Он зашел в аптеку через дорогу от заправочной станции и выпил молочного коктейля, не чувствуя вкуса. Вошла толпа студентов и заполнила все места у прилавка с газировкой. Рядом присела высокая девушка лет двадцати с небольшим. Она ослабила узел шарфа и откинула назад воротник кожаной куртки. Он наблюдал за нею в зеркале по ту сторону прилавка: розовые щеки зарделись, живые от холодного ночного воздуха, серые глаза – огромные, возбуждение из них так и хлещет через край. Она заметила, как он на нее таращится в зеркале, повернулась и улыбнулась ему – зубы ровные и сверкают.
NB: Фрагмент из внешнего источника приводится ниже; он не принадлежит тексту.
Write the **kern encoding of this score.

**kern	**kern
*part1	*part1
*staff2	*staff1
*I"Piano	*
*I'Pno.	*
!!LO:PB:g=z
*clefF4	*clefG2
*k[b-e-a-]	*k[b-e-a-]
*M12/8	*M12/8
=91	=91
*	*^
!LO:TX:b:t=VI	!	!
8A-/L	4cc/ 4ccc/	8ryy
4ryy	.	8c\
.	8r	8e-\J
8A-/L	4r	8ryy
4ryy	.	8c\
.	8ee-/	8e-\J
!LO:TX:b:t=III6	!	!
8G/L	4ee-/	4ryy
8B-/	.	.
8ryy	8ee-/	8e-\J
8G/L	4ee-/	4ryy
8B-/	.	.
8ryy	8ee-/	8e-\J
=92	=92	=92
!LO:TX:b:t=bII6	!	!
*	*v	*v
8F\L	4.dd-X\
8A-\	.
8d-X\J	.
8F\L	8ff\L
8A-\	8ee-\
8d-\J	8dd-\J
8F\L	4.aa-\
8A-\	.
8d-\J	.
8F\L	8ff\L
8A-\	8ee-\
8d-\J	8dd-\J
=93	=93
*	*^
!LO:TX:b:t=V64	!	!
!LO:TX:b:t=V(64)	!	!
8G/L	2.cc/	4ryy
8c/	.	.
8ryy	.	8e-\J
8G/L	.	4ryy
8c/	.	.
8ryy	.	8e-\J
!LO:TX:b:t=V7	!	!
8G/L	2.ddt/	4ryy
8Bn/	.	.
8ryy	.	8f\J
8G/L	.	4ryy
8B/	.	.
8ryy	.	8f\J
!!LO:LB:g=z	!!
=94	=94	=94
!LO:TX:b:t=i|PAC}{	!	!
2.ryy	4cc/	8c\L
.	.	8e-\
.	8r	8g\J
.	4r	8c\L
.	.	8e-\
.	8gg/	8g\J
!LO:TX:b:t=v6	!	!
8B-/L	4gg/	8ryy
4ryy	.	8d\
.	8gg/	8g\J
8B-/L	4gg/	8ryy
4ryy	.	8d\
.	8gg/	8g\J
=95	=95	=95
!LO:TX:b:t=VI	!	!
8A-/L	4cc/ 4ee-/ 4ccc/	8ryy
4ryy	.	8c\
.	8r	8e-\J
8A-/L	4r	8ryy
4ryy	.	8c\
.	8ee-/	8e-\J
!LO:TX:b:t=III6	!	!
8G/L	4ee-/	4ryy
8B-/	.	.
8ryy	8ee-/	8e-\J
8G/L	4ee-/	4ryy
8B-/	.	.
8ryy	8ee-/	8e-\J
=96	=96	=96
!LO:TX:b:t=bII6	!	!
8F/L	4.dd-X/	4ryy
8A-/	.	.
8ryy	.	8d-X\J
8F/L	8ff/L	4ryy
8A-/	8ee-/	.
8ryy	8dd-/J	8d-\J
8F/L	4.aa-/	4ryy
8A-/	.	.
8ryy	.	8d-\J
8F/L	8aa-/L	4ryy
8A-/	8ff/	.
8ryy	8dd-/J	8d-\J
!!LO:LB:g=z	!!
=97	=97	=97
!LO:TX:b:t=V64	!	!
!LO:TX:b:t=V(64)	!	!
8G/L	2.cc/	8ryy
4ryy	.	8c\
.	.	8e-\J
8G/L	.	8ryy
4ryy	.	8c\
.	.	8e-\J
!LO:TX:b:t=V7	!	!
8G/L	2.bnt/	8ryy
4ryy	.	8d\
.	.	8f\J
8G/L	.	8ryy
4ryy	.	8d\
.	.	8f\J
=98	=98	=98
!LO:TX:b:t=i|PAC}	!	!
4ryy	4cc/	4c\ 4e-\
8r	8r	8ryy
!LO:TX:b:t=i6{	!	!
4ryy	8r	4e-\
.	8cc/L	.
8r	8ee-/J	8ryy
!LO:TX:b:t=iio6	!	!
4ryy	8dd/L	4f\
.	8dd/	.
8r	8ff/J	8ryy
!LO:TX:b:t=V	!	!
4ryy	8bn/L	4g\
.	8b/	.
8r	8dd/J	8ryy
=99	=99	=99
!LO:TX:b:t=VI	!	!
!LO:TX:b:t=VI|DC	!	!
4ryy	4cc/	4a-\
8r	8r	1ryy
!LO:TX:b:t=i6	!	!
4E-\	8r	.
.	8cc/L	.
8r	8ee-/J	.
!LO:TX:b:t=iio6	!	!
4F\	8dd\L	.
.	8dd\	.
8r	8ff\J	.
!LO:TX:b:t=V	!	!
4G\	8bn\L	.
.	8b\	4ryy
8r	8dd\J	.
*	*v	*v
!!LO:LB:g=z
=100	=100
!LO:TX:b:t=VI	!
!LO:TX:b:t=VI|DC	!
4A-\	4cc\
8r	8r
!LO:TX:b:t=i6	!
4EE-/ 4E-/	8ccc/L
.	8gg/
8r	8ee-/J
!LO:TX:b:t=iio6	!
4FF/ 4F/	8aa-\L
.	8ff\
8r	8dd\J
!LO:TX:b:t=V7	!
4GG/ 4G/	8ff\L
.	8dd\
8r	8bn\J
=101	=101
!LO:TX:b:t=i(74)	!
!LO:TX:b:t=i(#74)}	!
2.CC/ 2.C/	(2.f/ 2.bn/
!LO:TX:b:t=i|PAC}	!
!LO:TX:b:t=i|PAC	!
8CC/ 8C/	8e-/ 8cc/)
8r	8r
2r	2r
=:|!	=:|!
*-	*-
– Приветик! – сказала она, улыбаясь, как обычно улыбаются младшим. Он ответил:
– Привет, – а она ничего больше ему не сказала и увлеклась разговором со студентом рядом – мрачным парнем с серебряной с золотом буквой С на груди. В девушке были такая сила и такое сияние, что он поневоле забыл о своем горе. Сквозь эфирный запах лекарств и патентованных притираний пробивался сиреневый аромат духов. Он смотрел на длинные узкие руки и свежую полноту ее губ, пока она отпивала колу из стакана, ее розовое горло пульсировало, пропуская жидкость внутрь. Он заплатил за коктейль и поднялся с табурета. Девушка повернулась проводить его взглядом – ее восхитительная улыбка словно попрощалась с ним. И не более того, но когда он остановился на улице у дверей аптеки, то вдруг поверил, что Роза Пинелли не умерла, что сообщение ложно, что она жива, и дышит, и смеется, как та студентка в лавке, как все девушки на свете.
Пять минут спустя, стоя под фонарем перед затемненным Розиным домом, он в ужасе и отчаянии смотрел неотрывно на белую отвратительную вещь, что поблескивала в ночи: длинные шелковые ленты шевелились под ласками холодного ветра; отметка смерти, погребальный венок. Рот его вдруг наполнился слюной, похожей на прах. Он повернулся и пошел по улице. Деревья, деревья вздыхают! Он ускорил шаги. Ветер, холодный и одинокий ветер! Он побежал. Мертвые, ужасные мертвецы! Они нагоняли его, громыхая над ним в ночном небе, взывая к нему и стеная, рокотали и громыхали, стараясь его схватить. Как безумный мчался он, и улицы визжали отзвуками его топота, а в спине разбухал призрачный холодный ком. Он срезал путь по мосту. Упал, споткнувшись о шпалу, руками пропахав промерзший откос. Но бежал снова, еще не успев вскочить на ноги, и споткнулся, и упал, и снова поднялся, и опять помчался дальше. Добежав до своей улицы, он перешел на рысь и только в нескольких ярдах от дома пошел медленно и легко, смахивая грязь с одежды.
Дом.
Вот он перед ним, в переднем окне горит свет. Дом, где ничего никогда не происходит, где тепло и нет смерти.